Setelah Ansel menuangkan bubur dan membawanya ke meja makan, mereka pun mulai melahap bubur yang rasanya sudah pasti enak itu. Ansel yang sudah bertahun-tahun tinggal di Inggris melanjutkan bisnis keluarga di cabang sana itu sudah terbiasa masak dan melakukan segalanya sendiri, karena ia tidak mau mengandalkan asisten seperti Galvin.

"Jadi siapa nama gadis itu?" Tanya Ansel ditengah sarapan mereka. Galvin tersedak mendengarnya dan langsung meraih minum dihadapannya. Ia terdiam sambil menggigit bibirnya.

"Arabella. Kami bertemu karena sebuah kejadian tidak menyenangkan, aku tidak ingin menceritakan kejadian memalukan itu. Intinya saat aku berusaha menghindarinya, dia justru selalu muncul dihadapanku. Saat melihatnya di perpustakaan kemarin, aku merasa jantungku sudah tidak berfungsi dengan benar, walau begitu entah kenapa aku merasa senang. Aku rasa aku tiba-tiba menyukai.. tidak, aku memang menyukainya." Galvin mengakhiri ceritanya setelah tadi terdiam cukup lama.

"Akhirnya adikku terlihat normal sekarang." Ansel mencoba menahan tawanya saat melihat Galvin melotot kearahnya.

"Okay okay, aku ikut senang mendengarnya. Semoga kau bisa mendapatkan gadismu itu." Ansel mengangkat kedua tangannya tanda menyerah dan mengakhiri candaannya.

"Oh iya, berapa lama kau akan disini?" Tanya Galvin.
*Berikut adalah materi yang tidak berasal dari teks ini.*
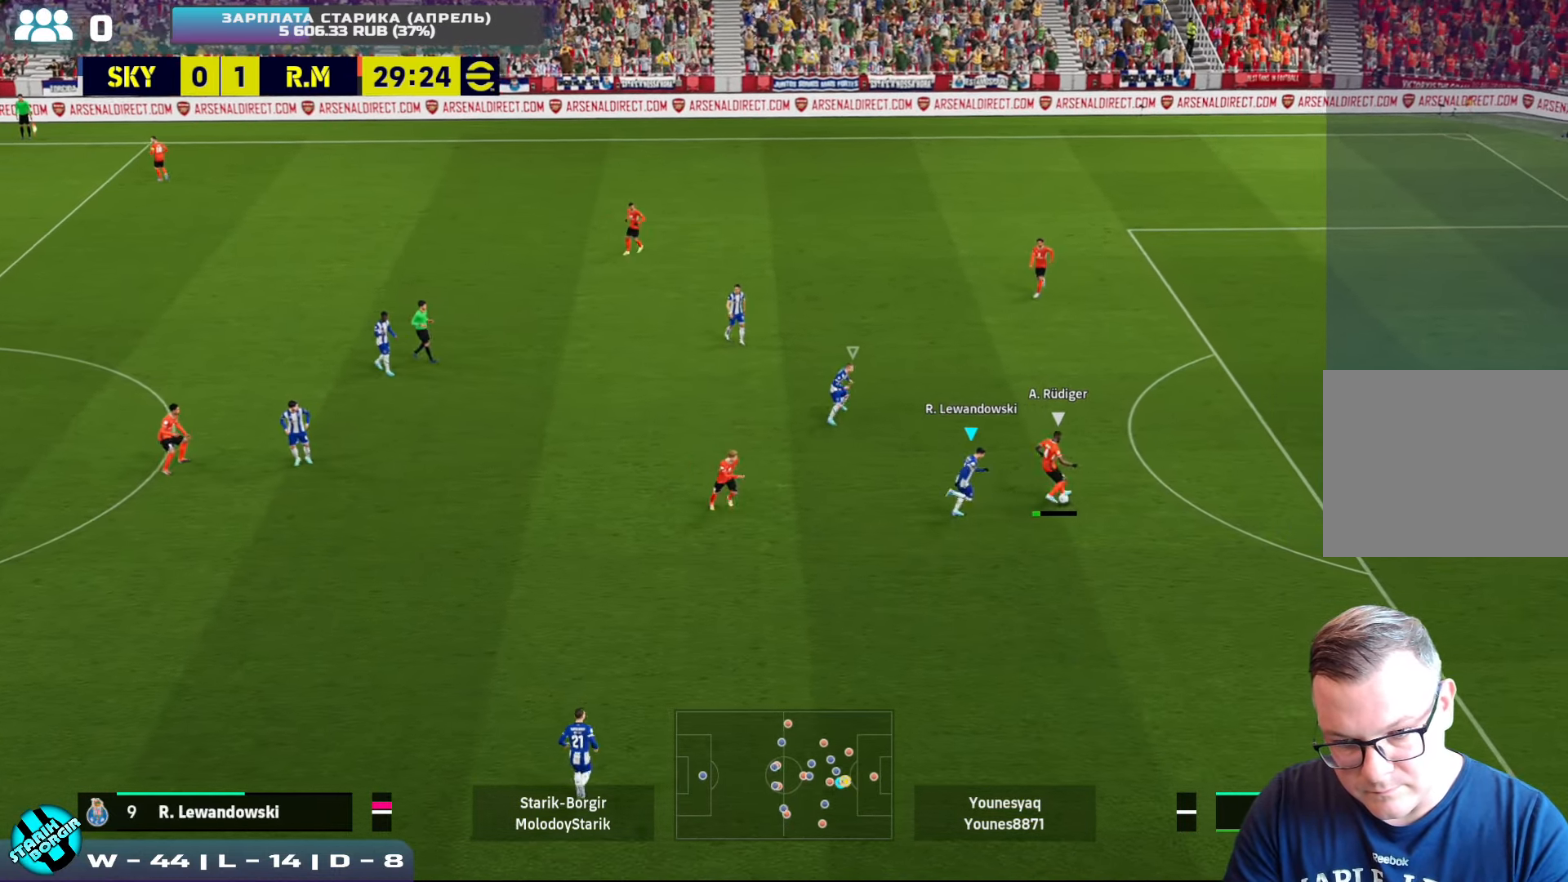
{"buttons": ["CROSS", "SQUARE", "R2"], "left_stick": "up-right", "events": [[117, "left_stick", "up-right"]]}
"Hmm mungkin sekitar 1 sampai 2 bulan. Aku mau memeriksa kantor pusat. Aku mau bertanya kepada semua karyawan apa bos nya ini bekerja dengan benar. Kalau banyak keluhan dari mereka kau akan turun jabatan jadi office boy. Oh tidak! Mungkin saja aku harus disini sampai 1 tahun karena keluhan mereka tentangmu terlalu banyak. Iya kan?" Ansel kembali ke mode jahil.

"Enak saja! Aku ini bos yang baik hati dan tidak sombong. Lagipula kakak sendiri yang dulu menyuruhku untuk berada di pusat padahal aku ingin meneruskan untuk cabang di inggris, jadi jangan salahkan aku kalau nanti banyak keluhan dari mereka, mengurus kantor pusat tidak semudah kantor cabang!"
Kali ini Ansel tak berhasil menahan tawanya.

"HAHAHA.. Apa-apaan kau ini? Kau bilang bos yang baik hati dan tidak sombong, tapi seperti takut akan banyak keluhan."
Galvin menggeretak kesal. Walau tahu itu hanya candaan entah kenapa Galvin selalu kesal. Kakaknya ini memang tidak akan pernah bosan menjahilinya.

. . .

Galvin dan Ansel berjalan beriringan memasuki kantor mereka. Kedua pewaris yang berparas tampan ini berhasil menarik perhatian para karyawan. Mereka menunduk memberi hormat saat Galvin dan Ansel melewatinya.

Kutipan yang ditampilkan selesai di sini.